Victorian Premier, Daniel Andrews, said, “Victoria will lead the way in giving new life to old rubbish – transforming plastic into roads or coffee grounds into biodegradable cups.

“With this investment, we’ll drive new ideas and innovation. But most importantly, we’ll create new Victorian jobs.”

The package includes $30 million in grants to make Victoria a leader in recycling innovation – creating new products from recycled materials like glass, plastic, organics, electronic waste, concrete, brick and rubber.

The state government will also provide $10 million in grants to help businesses improve resource efficiency, reduce waste and increase recycling in their daily operations – saving them time and money.

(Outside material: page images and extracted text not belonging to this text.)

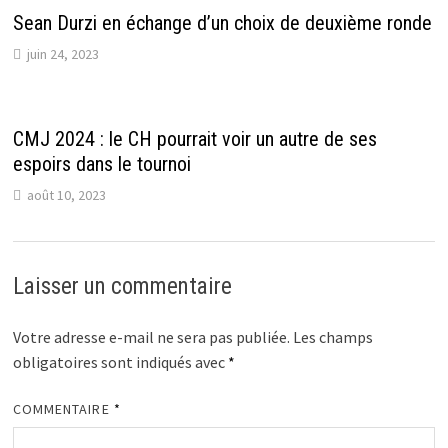
Sean Durzi en échange d’un choix de deuxième ronde
juin 24, 2023
CMJ 2024 : le CH pourrait voir un autre de ses
espoirs dans le tournoi
août 10, 2023
Laisser un commentaire
Votre adresse e-mail ne sera pas publiée.
Les champs
obligatoires sont indiqués avec
*
COMMENTAIRE
*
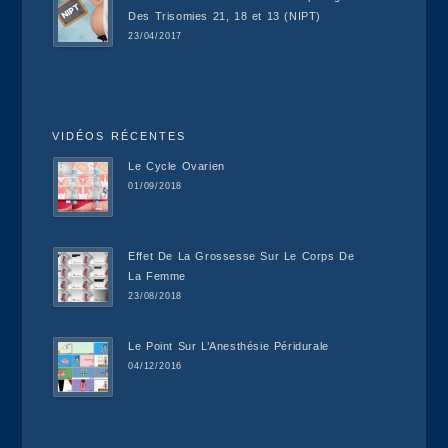
Des Trisomies 21, 18 et 13 (NIPT)
23/04/2017
VIDÉOS RÉCENTES
Le Cycle Ovarien
01/09/2018
Effet De La Grossesse Sur Le Corps De
La Femme
23/08/2018
Le Point Sur L’Anesthésie Péridurale
04/12/2016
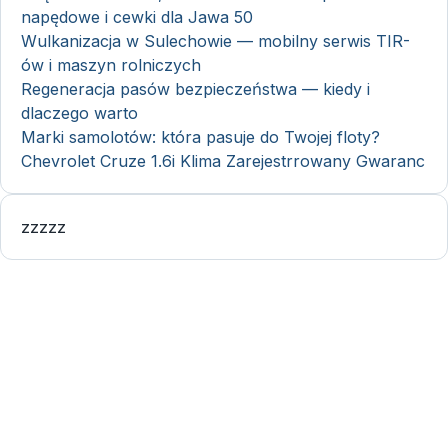
napędowe i cewki dla Jawa 50
Wulkanizacja w Sulechowie — mobilny serwis TIR-
ów i maszyn rolniczych
Regeneracja pasów bezpieczeństwa — kiedy i
dlaczego warto
Marki samolotów: która pasuje do Twojej floty?
Chevrolet Cruze 1.6i Klima Zarejestrrowany Gwaranc
zzzzz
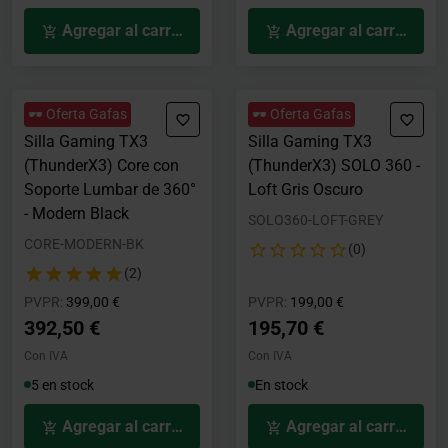
Agregar al carrito
Agregar al carrito
🕶️ Oferta Gafas
🕶️ Oferta Gafas
Silla Gaming TX3
Silla Gaming TX3
(ThunderX3) Core con
(ThunderX3) SOLO 360 -
Soporte Lumbar de 360°
Loft Gris Oscuro
- Modern Black
SOLO360-LOFT-GREY
CORE-MODERN-BK
(0)
(2)
Precio rebajado desde
hasta
Precio rebajado desde
hasta
PVPR:
399,00 €
PVPR:
199,00 €
392,50 €
195,70 €
Con IVA
Con IVA
5 en stock
En stock
Agregar al carrito
Agregar al carrito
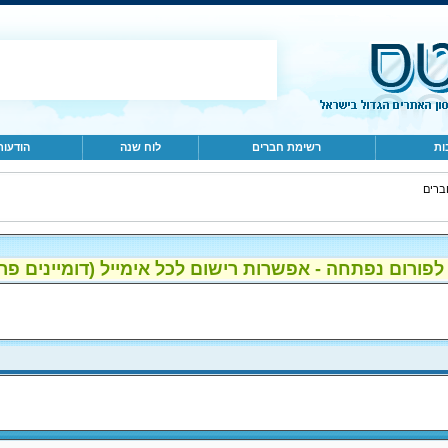
ות
רשימת חברים
לוח שנה
הודעות
ברים
ום נפתחה - אפשרות רישום לכל אימייל (דומיינים פרטיים, gmail, הוטמי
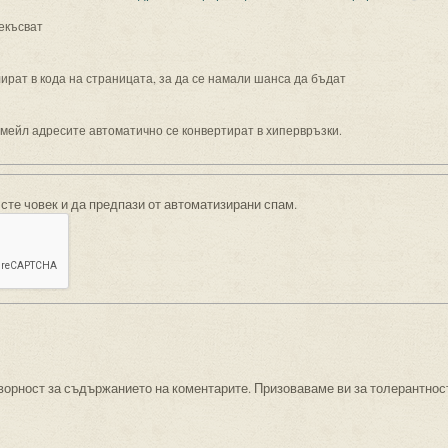
екъсват
рат в кода на страницата, за да се намали шанса да бъдат
имейл адресите автоматично се конвертират в хипервръзки.
 сте човек и да предпази от автоматизирани спам.
ворност за съдържанието на коментарите. Призоваваме ви за толерантнос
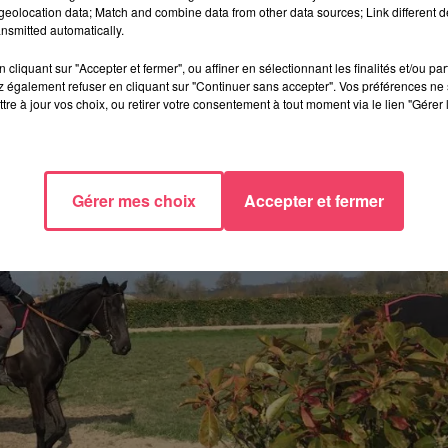
eolocation data; Match and combine data from other data sources; Link different de
nsmitted automatically.
cliquant sur "Accepter et fermer", ou affiner en sélectionnant les finalités et/ou pa
 également refuser en cliquant sur "Continuer sans accepter". Vos préférences ne 
tre à jour vos choix, ou retirer votre consentement à tout moment via le lien "Gérer 
Gérer mes choix
Accepter et fermer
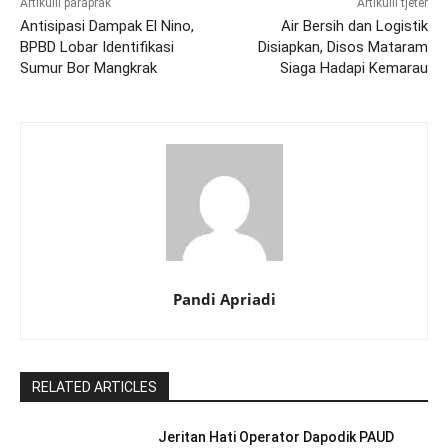
Artikulli paraprak
Artikulli tjetër
Antisipasi Dampak El Nino,
Air Bersih dan Logistik
BPBD Lobar Identifikasi
Disiapkan, Disos Mataram
Sumur Bor Mangkrak
Siaga Hadapi Kemarau
Pandi Apriadi
RELATED ARTICLES
Jeritan Hati Operator Dapodik PAUD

A new $7 million Business Innovation Centre will bring together industry, universities and councils to develop new technologies and collaborate on creative solutions to waste challenges.

For waste that can’t be recycled, processors will also be able to access $10 million for waste-to-energy initiatives, minimising the amount of rubbish being sent to landfill, while $11.5 million will go towards treating hazardous waste – protecting the community from illegal chemical stockpiles.

Victorian Minister for Energy, Environment and Climate Change, Lily D’Ambrosio, said “This will position Victoria as a recycling leader, creating local jobs while giving waste a second life.”

The investment follows the Victorian Government’s decision to implement a container deposit scheme and rollout a new state-wide four-bin system for Victorian households to better collect and sort recyclables, and reduce the amount of waste going to landfill.